_Apply what you read:_
1. In the medlar passage, when are the fruits harvested?
2. From the medlar passage, return everything from "The fruits do" down to "jellies and tarts.".

_Selected excerpt:_
*** Begin section ***

The fruits do not ripen on the tree, and have to be made palatable by a process known as bletting. They are harvested in late October and stored in straw for several weeks until they appear to be rotting. Bletting causes an increase in the fruit’s sugar content and a reduction in acids and tannins, which make the fruit astringent. When bletting is complete, the flesh is soft enough to be spooned from the skin and eaten. It is often used to make jellies and tarts.

Medlar was a familiar orchard fruit in the Middle Ages, but is nowadays almost unknown in Britain. Shakespeare alluded to the bletting process in Measure for Measure when Lucio, referring to “a wench he got with child”, wrote “they would have married me to the rotten medlar”. And there is an old saying, used in ‘Don Quixote’, that “time and straw make a medlar ripe”.

Medlars had various uses in medieval folk medicine, especially as a treatment for diarrhoea and as a diuretic.

*** End section ***

_Information shown:_
*** Begin section ***

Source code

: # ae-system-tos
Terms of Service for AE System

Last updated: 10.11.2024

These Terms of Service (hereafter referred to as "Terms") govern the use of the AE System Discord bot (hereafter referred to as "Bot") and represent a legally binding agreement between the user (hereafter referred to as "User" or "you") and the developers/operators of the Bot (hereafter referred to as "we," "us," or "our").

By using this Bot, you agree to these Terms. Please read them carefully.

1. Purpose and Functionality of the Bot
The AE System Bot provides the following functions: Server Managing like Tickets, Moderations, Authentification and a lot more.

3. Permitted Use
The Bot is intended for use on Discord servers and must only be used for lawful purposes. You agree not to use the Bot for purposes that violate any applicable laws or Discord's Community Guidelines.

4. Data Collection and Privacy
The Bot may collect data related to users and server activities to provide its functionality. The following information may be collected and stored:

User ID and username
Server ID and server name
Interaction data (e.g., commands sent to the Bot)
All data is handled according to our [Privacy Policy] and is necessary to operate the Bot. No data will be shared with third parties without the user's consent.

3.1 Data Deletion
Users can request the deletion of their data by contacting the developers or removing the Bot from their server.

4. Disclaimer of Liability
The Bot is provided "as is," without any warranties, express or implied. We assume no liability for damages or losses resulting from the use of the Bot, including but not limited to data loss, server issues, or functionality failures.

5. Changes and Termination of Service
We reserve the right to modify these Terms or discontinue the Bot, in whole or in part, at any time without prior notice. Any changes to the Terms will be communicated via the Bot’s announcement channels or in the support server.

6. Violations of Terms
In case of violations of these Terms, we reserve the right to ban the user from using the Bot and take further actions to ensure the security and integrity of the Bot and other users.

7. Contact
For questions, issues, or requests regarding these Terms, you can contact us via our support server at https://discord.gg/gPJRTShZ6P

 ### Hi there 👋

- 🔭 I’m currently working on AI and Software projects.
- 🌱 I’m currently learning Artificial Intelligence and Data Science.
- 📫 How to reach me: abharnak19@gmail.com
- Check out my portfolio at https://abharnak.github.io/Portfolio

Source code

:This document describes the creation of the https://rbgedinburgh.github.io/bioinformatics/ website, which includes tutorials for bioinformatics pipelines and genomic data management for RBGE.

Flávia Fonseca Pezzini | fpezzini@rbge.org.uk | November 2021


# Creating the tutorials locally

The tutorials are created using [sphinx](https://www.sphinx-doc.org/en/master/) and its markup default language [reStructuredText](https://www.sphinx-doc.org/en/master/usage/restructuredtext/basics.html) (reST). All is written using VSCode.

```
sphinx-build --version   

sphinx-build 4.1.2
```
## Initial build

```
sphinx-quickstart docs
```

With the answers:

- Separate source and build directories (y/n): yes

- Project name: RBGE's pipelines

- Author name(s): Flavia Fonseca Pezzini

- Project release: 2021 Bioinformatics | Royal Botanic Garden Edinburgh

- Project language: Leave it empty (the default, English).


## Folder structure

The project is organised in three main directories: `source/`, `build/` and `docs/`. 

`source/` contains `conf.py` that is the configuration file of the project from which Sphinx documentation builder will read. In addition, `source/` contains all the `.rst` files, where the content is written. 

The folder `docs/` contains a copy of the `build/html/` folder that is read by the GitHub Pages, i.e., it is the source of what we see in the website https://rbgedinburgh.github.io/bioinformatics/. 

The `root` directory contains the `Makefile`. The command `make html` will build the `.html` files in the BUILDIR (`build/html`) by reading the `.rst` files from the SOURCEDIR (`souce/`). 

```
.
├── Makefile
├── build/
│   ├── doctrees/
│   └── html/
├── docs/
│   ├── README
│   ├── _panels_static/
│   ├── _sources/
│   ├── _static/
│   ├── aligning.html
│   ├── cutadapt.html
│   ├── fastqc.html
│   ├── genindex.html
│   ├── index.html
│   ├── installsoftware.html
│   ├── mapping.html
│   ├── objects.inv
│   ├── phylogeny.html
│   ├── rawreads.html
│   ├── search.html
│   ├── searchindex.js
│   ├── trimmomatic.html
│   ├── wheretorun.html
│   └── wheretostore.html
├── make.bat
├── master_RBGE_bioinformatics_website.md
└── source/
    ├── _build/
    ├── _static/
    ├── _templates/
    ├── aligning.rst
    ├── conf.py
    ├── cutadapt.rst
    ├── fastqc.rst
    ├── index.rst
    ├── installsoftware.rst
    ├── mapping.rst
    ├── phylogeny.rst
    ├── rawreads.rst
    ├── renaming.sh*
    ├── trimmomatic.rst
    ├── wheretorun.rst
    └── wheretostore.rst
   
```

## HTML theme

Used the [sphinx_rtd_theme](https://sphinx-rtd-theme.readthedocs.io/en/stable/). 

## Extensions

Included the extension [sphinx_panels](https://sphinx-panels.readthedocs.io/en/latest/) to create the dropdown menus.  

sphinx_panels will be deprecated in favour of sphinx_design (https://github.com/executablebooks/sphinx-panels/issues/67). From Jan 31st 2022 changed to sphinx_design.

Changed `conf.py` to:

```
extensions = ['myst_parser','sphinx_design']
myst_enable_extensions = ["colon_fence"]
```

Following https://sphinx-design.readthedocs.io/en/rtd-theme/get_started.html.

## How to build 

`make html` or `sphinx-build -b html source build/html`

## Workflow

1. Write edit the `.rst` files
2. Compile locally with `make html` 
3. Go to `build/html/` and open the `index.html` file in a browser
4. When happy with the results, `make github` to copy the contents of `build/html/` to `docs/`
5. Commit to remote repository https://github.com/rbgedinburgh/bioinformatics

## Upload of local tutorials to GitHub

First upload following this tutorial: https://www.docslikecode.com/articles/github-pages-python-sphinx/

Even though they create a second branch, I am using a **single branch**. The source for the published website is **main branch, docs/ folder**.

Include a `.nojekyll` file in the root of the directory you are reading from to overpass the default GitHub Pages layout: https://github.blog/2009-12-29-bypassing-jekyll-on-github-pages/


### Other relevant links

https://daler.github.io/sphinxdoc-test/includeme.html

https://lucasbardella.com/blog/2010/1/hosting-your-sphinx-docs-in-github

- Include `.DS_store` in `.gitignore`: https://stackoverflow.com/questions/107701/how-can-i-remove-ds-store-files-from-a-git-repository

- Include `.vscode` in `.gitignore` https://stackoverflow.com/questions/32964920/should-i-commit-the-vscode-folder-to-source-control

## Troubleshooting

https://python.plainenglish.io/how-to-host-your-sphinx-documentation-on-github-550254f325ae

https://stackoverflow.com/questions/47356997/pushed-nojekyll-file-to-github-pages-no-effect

*** End section ***

_Solutions below:_
1. In late October.

2.
The fruits do not ripen on the tree, and have to be made palatable by a process known as bletting. They are harvested in late October and stored in straw for several weeks until they appear to be rotting. Bletting causes an increase in the fruit’s sugar content and a reduction in acids and tannins, which make the fruit astringent. When bletting is complete, the flesh is soft enough to be spooned from the skin and eaten. It is often used to make jellies and tarts.